In his ruling on Friday, Judge Gregory Kruger said it was not in the interests of justice to allow them “any further opportunity of escaping liability”, slapping down their argument that the advocate who represented them at their trial in the Durban Magistrate’s Court had been incompetent.

“It is always easy in hindsight to allege that an accused’s defence was improperly conducted,” he said, vindicating advocate JP van der Veen.

Pretorius and Hofland, as well as their three co-accused, Bonzile Chutshela, Senzele Dlezi and Travis Bailey, were arrested in October 2010 following a raid at Pretorius’s home, where 44kg of dagga, worth approximately R22 million, was found under cultivation in a concealed basement.

They were convicted last November, but asked that sentencing be postponed while they brought the review application in the high court, arguing that Van der Veen was “totally incompetent, that he had never properly consulted or asked for their version, but had put up a technical defence based on the constitutionality of South Africa’s drug laws”.

The case made headlines when the advocate, breaking the sacred rule of attorney-client privilege, disclosed in his affidavit that Pretorius and Hofland had, in fact, confessed their crimes to him.

He said he had told them he could not run an “affirmative defence” because, as an officer of the court, he could not mislead it.

He claimed to have spent more than 40 hours consulting and had even, at times, returned to his home to find Pretorius there wanting to discuss the case with him.

Judge Kruger described as “startling” the failure of instructing attorney Sarah Pugsley to provide the court with full and precise details of all her consultations with her clients, as well as her involvement in the case.

“As an officer of the court, it was her paramount duty… to assist the court,” he said, noting the applicants had waived their attorney-client privilege.

He said that what emerged clearly from Van der Veen’s affidavit was that incriminating details emerged during consultations, including the fact that Chutshela and Dlezi were involved only in so far as supplying manual labour; the involvement of another man, Steven Cope, from Cape Town; the duration and financing of the operation; and details of how the profits would be shared.

The judge said the probabilities also favoured the advocate’s version that he had gone to Cape Town to see Cope on the instruction of Pretorius, Hofland and Bailey, that Cope was involved in the operation, and that he wanted an assurance he would not be implicated in the trial.

The judge said personal information about Pretorius’s children, the fact that their father had instituted legal proceedings, and the problems she was having with her employers and clients as a result of her arrest could only have been known by Van der Veen if he had properly consulted with her.

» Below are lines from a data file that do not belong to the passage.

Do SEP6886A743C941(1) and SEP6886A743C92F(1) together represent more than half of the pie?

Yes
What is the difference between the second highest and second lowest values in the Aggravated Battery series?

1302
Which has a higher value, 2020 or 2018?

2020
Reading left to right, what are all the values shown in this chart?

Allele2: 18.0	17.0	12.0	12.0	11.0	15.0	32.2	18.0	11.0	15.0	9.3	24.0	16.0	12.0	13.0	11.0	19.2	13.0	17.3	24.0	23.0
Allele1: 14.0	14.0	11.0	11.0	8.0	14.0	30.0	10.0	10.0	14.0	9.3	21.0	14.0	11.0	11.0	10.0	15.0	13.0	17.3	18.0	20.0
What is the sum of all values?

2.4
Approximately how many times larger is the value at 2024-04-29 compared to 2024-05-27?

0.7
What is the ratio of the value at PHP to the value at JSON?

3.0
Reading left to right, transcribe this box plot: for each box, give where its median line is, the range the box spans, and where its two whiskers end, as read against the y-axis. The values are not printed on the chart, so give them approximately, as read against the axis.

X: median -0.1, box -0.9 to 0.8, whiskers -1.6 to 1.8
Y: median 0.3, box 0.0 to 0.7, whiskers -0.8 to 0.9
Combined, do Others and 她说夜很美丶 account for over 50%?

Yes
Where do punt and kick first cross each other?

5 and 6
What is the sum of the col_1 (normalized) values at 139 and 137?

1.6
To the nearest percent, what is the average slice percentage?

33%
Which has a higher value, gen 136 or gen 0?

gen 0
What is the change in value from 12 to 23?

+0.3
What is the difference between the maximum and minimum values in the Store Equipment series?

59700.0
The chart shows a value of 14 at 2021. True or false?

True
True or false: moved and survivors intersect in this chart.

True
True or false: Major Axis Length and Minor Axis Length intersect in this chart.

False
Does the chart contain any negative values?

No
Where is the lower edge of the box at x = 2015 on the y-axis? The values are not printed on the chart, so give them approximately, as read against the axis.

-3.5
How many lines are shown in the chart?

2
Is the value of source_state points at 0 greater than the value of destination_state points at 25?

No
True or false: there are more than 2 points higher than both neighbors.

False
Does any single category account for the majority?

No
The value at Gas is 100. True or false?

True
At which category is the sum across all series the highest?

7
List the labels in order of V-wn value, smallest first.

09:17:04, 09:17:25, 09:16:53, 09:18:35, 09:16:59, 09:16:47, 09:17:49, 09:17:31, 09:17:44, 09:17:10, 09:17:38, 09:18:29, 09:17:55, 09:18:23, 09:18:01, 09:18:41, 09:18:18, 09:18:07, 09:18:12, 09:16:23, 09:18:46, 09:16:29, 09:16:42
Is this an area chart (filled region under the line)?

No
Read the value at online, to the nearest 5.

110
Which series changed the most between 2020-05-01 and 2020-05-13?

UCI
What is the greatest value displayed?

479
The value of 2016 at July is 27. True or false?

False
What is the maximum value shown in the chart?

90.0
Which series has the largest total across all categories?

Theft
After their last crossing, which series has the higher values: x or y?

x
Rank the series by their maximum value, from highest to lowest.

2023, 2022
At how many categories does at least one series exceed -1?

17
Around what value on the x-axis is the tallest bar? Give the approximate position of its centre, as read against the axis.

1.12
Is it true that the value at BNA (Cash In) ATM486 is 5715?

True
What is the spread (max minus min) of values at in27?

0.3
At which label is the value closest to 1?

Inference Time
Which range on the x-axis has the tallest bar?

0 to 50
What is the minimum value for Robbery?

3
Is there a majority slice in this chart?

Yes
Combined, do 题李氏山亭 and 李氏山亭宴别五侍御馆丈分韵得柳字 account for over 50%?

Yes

His disclosure that they had confessed to him had also never been challenged.

“I am satisfied that there was adequate and proper consultation, and that they agreed to follow his advice and to conduct the trial accordingly,” he said, finding that Van der Veen had also complied with the rules of his profession, which dictate that advocates cannot assert in court what they know to be untrue.

He said the applicants had “taken a chance” on escaping conviction by relying on a constitutional challenge.

Now that this had failed and, “as per new-found legal opinion”, is doomed to fail on appeal, it would not be in the interests of justice to allow them to escape liability.

Sentencing is expected to proceed on Thursday.